Directions: From the listing below, pull out every line where the string "شرکت" appears.

[[ Source records open ]]

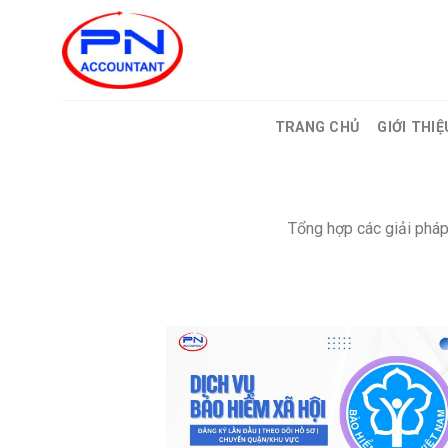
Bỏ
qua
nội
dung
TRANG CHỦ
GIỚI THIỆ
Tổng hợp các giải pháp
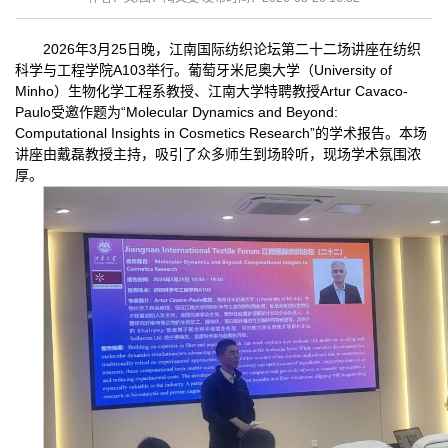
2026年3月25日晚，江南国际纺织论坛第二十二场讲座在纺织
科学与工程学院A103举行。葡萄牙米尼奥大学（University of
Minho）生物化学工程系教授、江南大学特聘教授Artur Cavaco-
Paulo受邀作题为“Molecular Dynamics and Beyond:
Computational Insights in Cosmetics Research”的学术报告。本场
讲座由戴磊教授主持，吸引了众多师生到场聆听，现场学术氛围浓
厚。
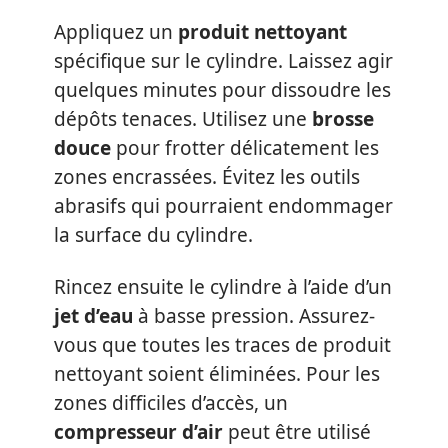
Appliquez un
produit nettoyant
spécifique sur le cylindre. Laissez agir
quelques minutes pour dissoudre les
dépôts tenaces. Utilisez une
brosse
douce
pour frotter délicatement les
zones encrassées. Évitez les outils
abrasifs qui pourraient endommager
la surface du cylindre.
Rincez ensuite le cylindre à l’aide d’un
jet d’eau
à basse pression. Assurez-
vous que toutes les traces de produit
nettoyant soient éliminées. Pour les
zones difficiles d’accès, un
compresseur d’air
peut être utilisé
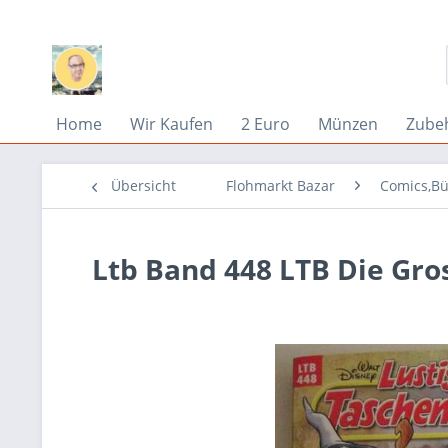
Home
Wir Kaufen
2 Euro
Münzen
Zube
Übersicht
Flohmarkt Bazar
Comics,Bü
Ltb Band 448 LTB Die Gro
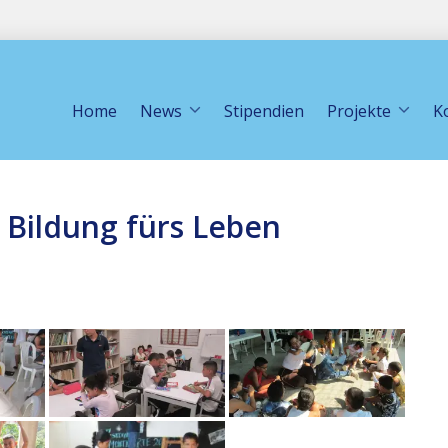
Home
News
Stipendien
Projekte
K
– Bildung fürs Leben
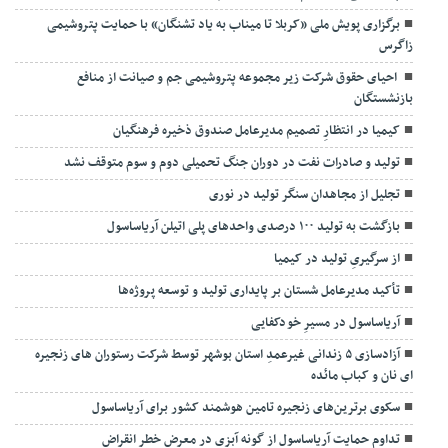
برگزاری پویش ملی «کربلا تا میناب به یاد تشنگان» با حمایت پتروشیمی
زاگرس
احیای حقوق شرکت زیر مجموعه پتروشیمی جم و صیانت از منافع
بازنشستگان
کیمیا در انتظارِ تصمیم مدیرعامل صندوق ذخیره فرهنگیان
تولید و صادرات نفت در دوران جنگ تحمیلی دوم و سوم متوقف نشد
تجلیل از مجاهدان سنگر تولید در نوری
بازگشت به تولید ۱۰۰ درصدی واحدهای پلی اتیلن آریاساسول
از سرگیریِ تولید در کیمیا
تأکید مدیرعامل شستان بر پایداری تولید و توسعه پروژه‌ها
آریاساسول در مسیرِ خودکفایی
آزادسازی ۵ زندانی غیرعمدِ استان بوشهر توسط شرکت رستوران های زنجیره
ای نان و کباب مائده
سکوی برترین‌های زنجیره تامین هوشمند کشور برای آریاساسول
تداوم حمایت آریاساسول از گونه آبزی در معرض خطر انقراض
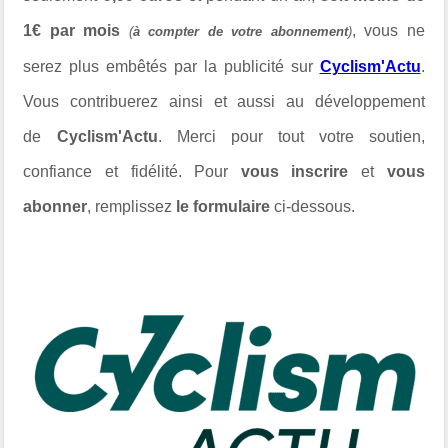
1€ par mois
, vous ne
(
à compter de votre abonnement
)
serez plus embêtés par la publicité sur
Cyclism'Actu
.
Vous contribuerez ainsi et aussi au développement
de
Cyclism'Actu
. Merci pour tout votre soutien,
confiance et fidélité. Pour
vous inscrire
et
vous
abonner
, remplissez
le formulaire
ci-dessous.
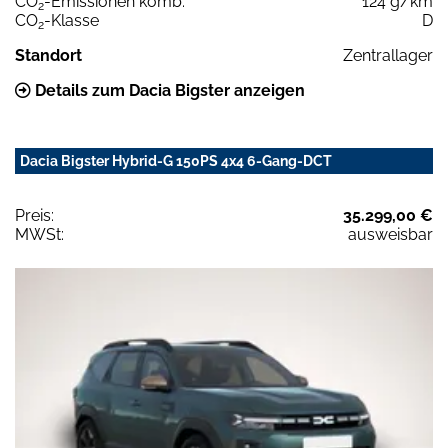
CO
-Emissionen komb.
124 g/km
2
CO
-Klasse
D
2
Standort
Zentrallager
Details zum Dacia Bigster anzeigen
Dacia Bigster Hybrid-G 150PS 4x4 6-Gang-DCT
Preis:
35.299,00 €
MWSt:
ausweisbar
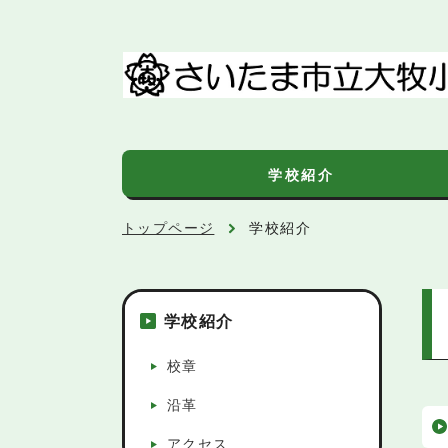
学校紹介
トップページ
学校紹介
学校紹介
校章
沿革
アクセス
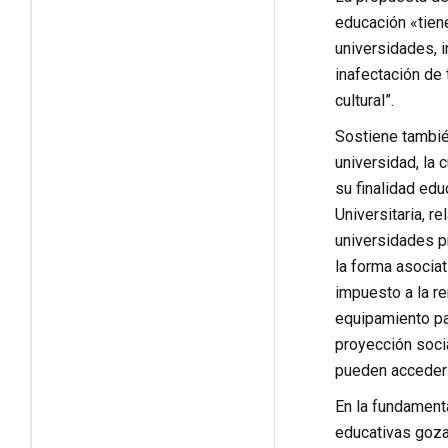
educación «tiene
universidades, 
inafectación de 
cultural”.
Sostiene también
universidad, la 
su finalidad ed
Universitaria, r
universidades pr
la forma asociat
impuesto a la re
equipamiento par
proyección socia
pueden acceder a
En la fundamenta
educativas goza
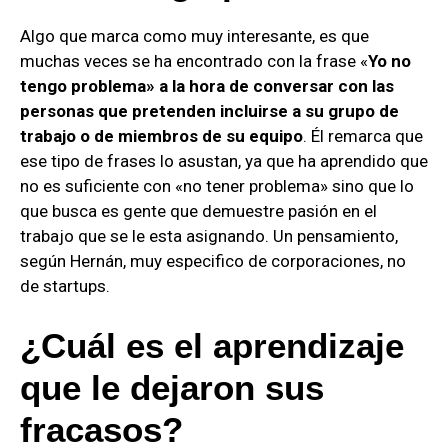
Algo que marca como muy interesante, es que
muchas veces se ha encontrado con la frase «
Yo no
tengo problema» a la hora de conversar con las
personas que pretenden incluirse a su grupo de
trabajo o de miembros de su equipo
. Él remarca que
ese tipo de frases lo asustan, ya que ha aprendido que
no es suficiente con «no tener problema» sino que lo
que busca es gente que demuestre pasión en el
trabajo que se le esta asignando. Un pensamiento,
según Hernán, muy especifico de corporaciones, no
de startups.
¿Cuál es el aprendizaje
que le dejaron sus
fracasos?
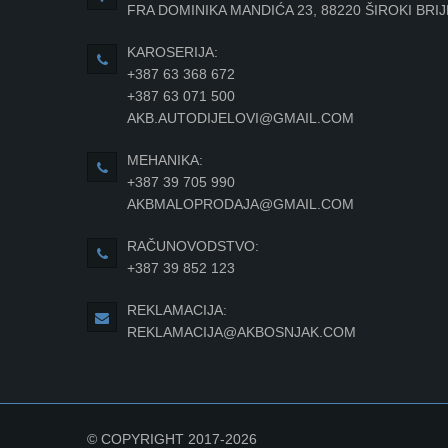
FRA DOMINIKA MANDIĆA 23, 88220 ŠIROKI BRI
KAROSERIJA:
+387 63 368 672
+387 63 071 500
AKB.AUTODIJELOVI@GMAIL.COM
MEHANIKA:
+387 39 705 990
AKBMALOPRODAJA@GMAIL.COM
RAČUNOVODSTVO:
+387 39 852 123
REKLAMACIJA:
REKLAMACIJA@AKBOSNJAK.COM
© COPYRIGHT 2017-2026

[[ Source records closed ]]
[[ Source records open ]]

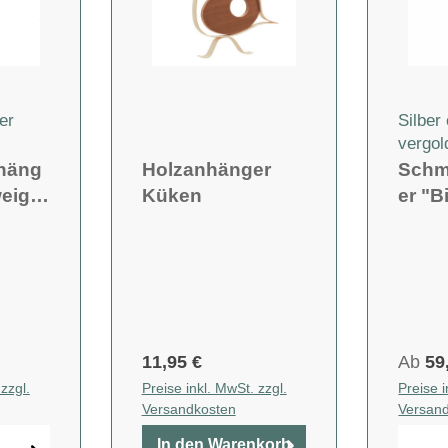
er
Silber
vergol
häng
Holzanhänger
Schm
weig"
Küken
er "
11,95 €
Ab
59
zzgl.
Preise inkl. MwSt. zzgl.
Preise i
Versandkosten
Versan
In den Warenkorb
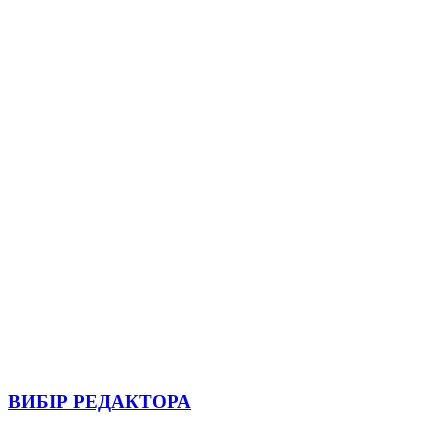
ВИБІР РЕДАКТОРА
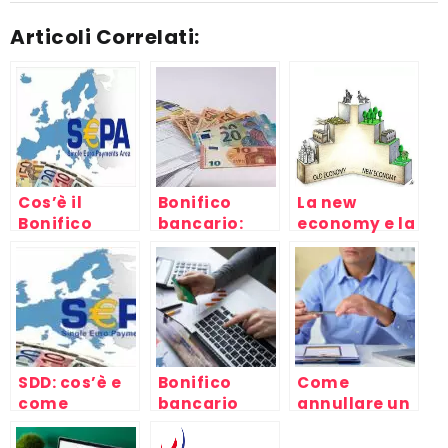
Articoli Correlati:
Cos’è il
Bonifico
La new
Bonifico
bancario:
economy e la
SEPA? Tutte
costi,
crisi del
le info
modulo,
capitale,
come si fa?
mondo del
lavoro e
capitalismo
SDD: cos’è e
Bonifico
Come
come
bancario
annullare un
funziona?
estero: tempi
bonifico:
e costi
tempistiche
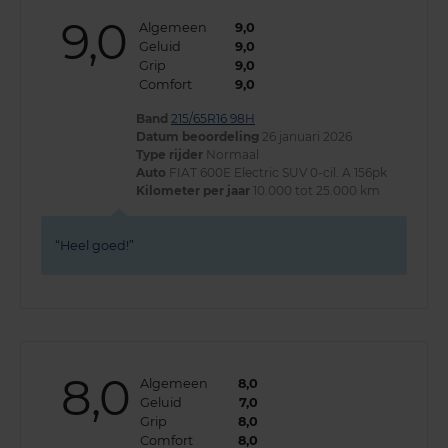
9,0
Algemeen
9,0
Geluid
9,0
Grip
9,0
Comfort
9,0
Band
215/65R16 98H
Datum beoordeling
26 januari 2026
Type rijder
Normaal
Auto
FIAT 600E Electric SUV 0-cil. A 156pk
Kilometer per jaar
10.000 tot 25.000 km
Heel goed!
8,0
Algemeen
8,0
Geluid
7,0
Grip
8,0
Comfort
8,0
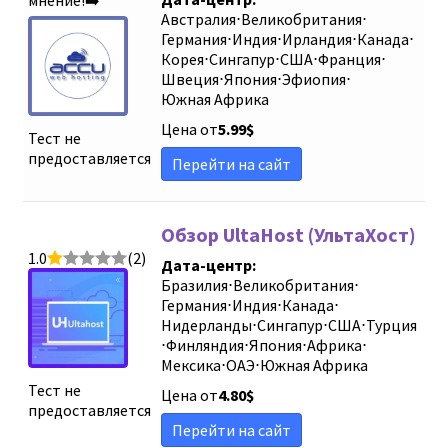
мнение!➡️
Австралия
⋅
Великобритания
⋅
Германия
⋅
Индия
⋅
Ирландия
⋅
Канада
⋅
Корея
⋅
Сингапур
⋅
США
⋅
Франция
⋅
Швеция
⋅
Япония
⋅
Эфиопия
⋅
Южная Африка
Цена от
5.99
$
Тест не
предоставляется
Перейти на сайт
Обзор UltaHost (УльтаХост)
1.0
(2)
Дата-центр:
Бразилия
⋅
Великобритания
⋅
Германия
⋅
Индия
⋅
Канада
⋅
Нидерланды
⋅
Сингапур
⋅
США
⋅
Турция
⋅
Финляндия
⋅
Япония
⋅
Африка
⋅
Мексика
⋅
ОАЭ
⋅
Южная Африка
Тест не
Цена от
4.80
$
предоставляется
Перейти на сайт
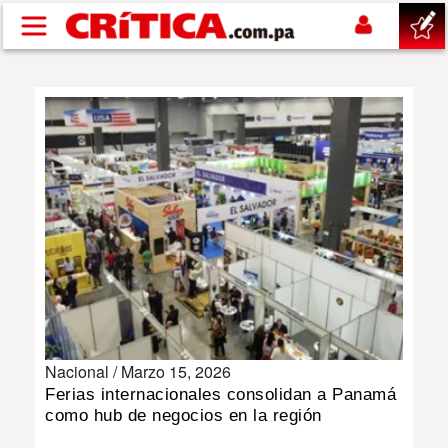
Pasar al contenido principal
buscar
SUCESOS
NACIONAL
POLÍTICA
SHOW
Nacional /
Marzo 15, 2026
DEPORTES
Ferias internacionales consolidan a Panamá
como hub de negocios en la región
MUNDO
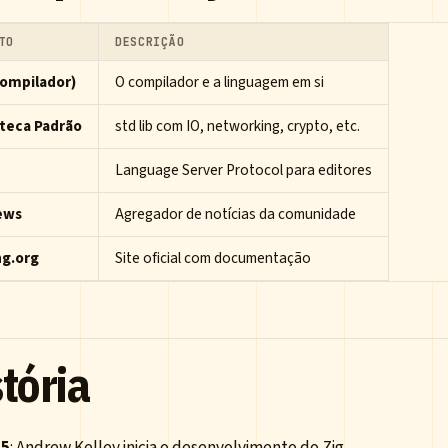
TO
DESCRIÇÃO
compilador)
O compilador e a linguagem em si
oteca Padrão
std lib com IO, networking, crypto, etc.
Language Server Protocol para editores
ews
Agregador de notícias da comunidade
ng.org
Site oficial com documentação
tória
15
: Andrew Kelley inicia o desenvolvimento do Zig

[[ Source records closed ]]
[[ Source records open ]]

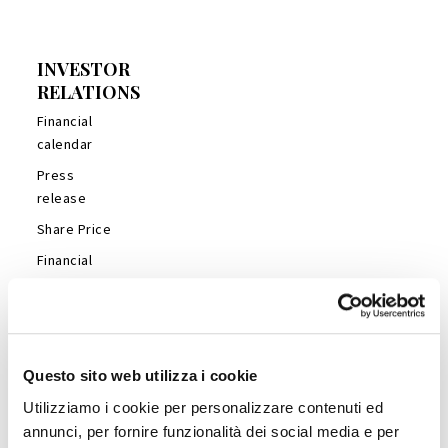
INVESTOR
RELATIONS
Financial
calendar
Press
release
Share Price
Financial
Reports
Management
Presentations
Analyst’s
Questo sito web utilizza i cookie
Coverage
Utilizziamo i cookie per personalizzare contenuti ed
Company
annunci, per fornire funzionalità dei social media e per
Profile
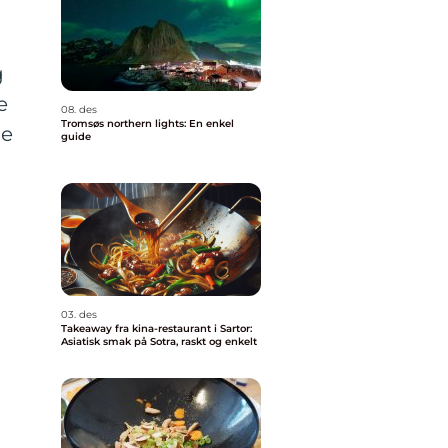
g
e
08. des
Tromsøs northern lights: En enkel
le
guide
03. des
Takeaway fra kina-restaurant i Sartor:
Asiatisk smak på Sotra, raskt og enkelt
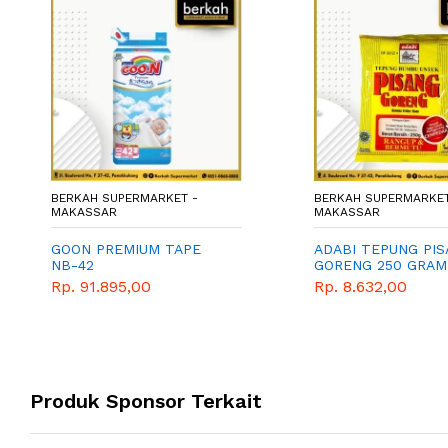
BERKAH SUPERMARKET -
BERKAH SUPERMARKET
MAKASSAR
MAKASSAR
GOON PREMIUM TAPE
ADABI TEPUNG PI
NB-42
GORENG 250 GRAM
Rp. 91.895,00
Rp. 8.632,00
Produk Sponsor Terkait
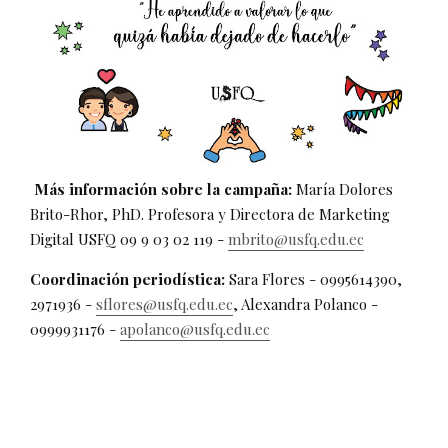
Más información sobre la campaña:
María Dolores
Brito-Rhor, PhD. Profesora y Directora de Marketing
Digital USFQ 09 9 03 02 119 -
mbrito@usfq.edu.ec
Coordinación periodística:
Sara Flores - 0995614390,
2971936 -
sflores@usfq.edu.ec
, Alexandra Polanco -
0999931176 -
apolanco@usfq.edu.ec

[[ Source records closed ]]

Solution below:
احیای حقوق شرکت زیر مجموعه پتروشیمی جم و صیانت از منافع
آزادسازی ۵ زندانی غیرعمدِ استان بوشهر توسط شرکت رستوران های زنجیره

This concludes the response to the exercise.